* _Material provided_
+ + + + + + +

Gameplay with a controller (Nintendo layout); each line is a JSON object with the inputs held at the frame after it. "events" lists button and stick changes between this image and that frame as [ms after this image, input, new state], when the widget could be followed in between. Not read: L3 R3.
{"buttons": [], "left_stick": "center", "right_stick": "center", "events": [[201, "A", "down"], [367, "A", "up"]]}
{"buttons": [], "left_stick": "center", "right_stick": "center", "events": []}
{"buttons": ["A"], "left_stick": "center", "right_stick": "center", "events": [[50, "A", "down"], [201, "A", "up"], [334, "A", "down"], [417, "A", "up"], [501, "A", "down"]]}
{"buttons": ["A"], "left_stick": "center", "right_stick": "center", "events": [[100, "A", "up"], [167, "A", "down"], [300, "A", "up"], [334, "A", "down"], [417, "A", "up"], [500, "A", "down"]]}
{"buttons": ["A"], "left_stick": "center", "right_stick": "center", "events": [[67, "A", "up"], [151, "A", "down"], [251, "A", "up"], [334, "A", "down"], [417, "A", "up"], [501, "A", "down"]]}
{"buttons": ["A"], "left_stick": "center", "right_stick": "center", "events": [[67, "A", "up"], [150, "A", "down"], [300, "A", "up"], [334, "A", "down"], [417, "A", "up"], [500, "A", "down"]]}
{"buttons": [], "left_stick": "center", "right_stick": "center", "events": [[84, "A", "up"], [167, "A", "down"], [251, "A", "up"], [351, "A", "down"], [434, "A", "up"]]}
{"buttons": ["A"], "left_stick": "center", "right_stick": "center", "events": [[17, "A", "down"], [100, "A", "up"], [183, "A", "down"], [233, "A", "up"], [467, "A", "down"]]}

+ + + + + + +

Keeping every word as it is, repeat all of the records.

* _Answer to the problem_
Gameplay with a controller (Nintendo layout); each line is a JSON object with the inputs held at the frame after it. "events" lists button and stick changes between this image and that frame as [ms after this image, input, new state], when the widget could be followed in between. Not read: L3 R3.
{"buttons": [], "left_stick": "center", "right_stick": "center", "events": [[201, "A", "down"], [367, "A", "up"]]}
{"buttons": [], "left_stick": "center", "right_stick": "center", "events": []}
{"buttons": ["A"], "left_stick": "center", "right_stick": "center", "events": [[50, "A", "down"], [201, "A", "up"], [334, "A", "down"], [417, "A", "up"], [501, "A", "down"]]}
{"buttons": ["A"], "left_stick": "center", "right_stick": "center", "events": [[100, "A", "up"], [167, "A", "down"], [300, "A", "up"], [334, "A", "down"], [417, "A", "up"], [500, "A", "down"]]}
{"buttons": ["A"], "left_stick": "center", "right_stick": "center", "events": [[67, "A", "up"], [151, "A", "down"], [251, "A", "up"], [334, "A", "down"], [417, "A", "up"], [501, "A", "down"]]}
{"buttons": ["A"], "left_stick": "center", "right_stick": "center", "events": [[67, "A", "up"], [150, "A", "down"], [300, "A", "up"], [334, "A", "down"], [417, "A", "up"], [500, "A", "down"]]}
{"buttons": [], "left_stick": "center", "right_stick": "center", "events": [[84, "A", "up"], [167, "A", "down"], [251, "A", "up"], [351, "A", "down"], [434, "A", "up"]]}
{"buttons": ["A"], "left_stick": "center", "right_stick": "center", "events": [[17, "A", "down"], [100, "A", "up"], [183, "A", "down"], [233, "A", "up"], [467, "A", "down"]]}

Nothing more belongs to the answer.